I know, I know, nobody has sympathy — poor little rich people and all that. And I do think AA/NA is still somewhat helpful for public figures regardless of their inability to take full advantage of the privacy it offers as a general rule. But I’ve often wondered why there hasn’t been some sort of supplemental treatment program developed for people who, by nature of being household names & faces and paparazzi targets, cannot be anonymous. Heck knows there would be plenty of money in it.
[…] also David Simon’s tribute, a remembrance from the set of Homicide: Life on the […]
There is a documentary on the dollhouse murder scenes called “Of Dolls and Murder”.
http://m.imdb.com/title/tt1588446/
Mr Simon: Thank you so much for this heartfelt tribute to Robin Williams. I remember that episode clearly, as H:LOTS was my favorite 90s series. I specifically remember the scene where he says to Melissa Leo, “I hope I never see you again.” I didn’t realize until now how important his participation in that episode was, that it had such an impact on the health and longevity of the series.
Thank for you sharing this story.
Thanks for sharing this story David. I remember David Mills telling me about the experience – for him the excitement of working in television, an experience that changed his life. He also gave all credit for that experience even happening for him to you and the fact that Robin Williams agreed to do it.
I was so interested to know what it was like to work with Robin Williams and his impression was the same as yours. He felt the darkness. Williams was nominated for an Emmy for that performance most deservedly. You and Mills also won very deservedly.
It is a special gift for a writer or performer to lay bare the rawness of painful human experience for public consumption, wherein we feel extremes of emotion. One must be willing to not only go there but to be there and clearly it takes a toll on the performer – Phillip Seymour Hoffman comes to mind as does Heath Ledger.

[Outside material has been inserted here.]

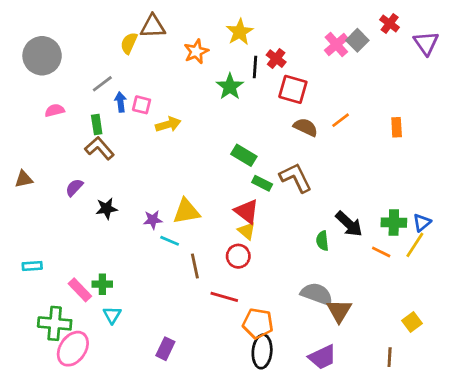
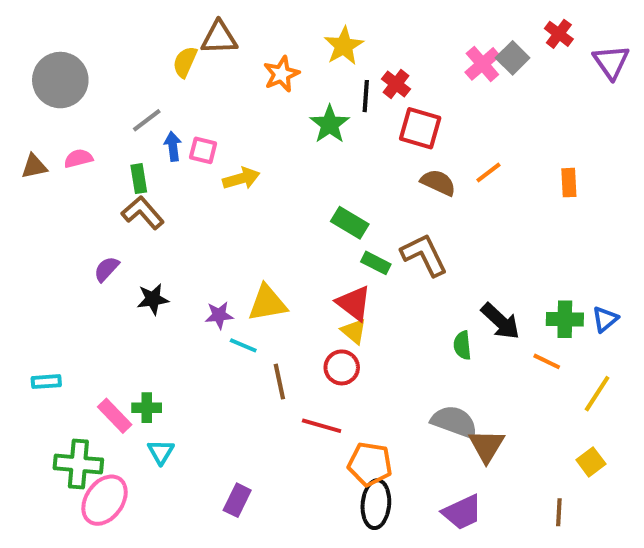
brown triangle: (24, 179) -> (34, 166), moved
yellow line: (415, 245) -> (597, 394), moved

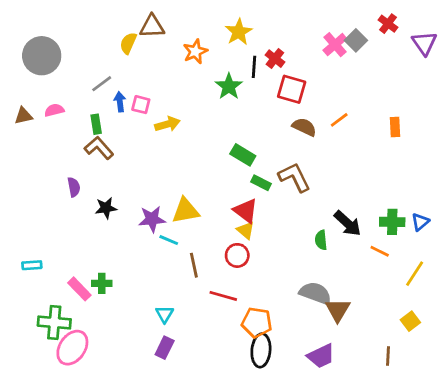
purple semicircle: (107, 269) -> (74, 187), turned 126
purple star: (219, 315) -> (152, 219), size x1.4
cyan triangle: (161, 452) -> (165, 314), moved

I worked with Mills when he went to dark places in his writing and I saw him create distractions to manage it, but I also saw him inspired and excited by the truth of it.
It seems like the creative voices who lift us up and make us feel connected to our lives and each other through their artistry are the hardest to let go – I feel so sad for Robin Williams family and friends and for all of us because he will not be here to create more “moments”, but I am very grateful for the body of work he left behind.

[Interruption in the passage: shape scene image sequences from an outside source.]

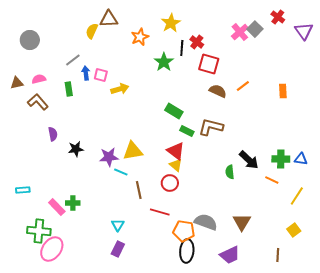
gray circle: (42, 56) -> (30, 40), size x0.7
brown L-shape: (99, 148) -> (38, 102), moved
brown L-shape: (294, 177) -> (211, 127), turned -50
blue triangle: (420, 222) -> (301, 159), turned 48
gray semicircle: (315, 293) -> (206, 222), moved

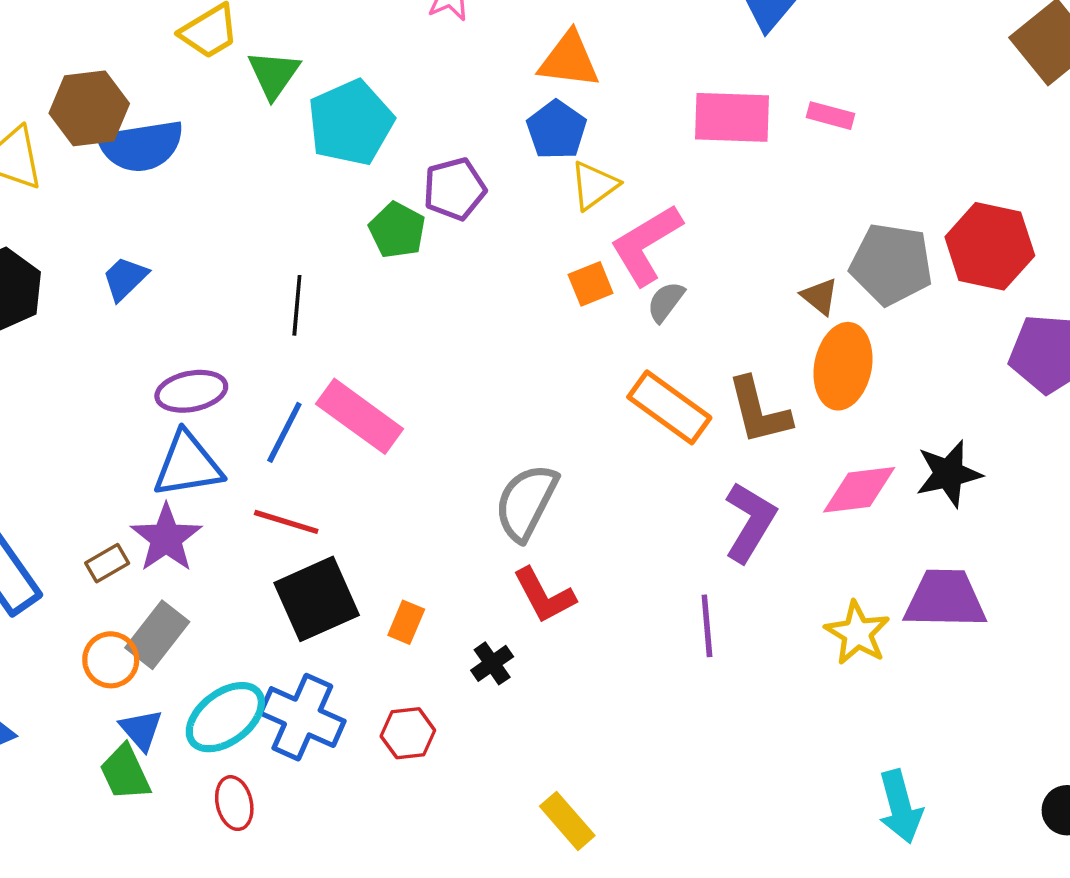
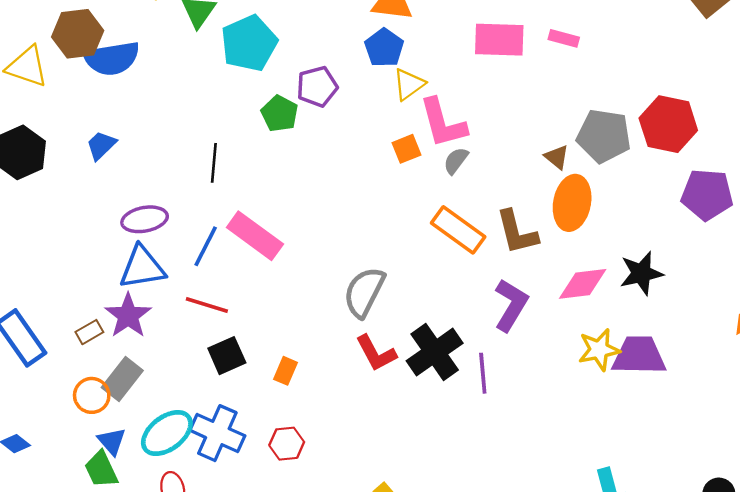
pink L-shape: (646, 244) -> (443, 123), turned -74
black square: (317, 599) -> (227, 356), size x0.7
yellow star: (857, 633) -> (599, 350), moved, turned 30
black cross: (492, 663) -> (435, 352), moved, size x2.0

P.S. Can just anyone go and look at the death dollhouses? I have occasion to come through Baltimore and that’s something I would really like to see the next time I come through town.
Very kind. But I recall nothing about any Emmy for that script. Perhaps I was misinformed.
I do miss David, though. Rarely a day goes by.
If you call the OCME and speak with someone there, I’m guessing they will arrange for you to visit the Nutshell dioramas. I assume they are still displayed, though it has been some years since I was in the medical examiner’s office to check.
My oldtimers confusion – that was the Corner you guys won for but he still always said he wouldn’t have made the jump into TV if you hadn’t given him the opportunity on that Homicide gig.
DM is one of the unforgettables for sure.
Thanks for the info on the dioramas.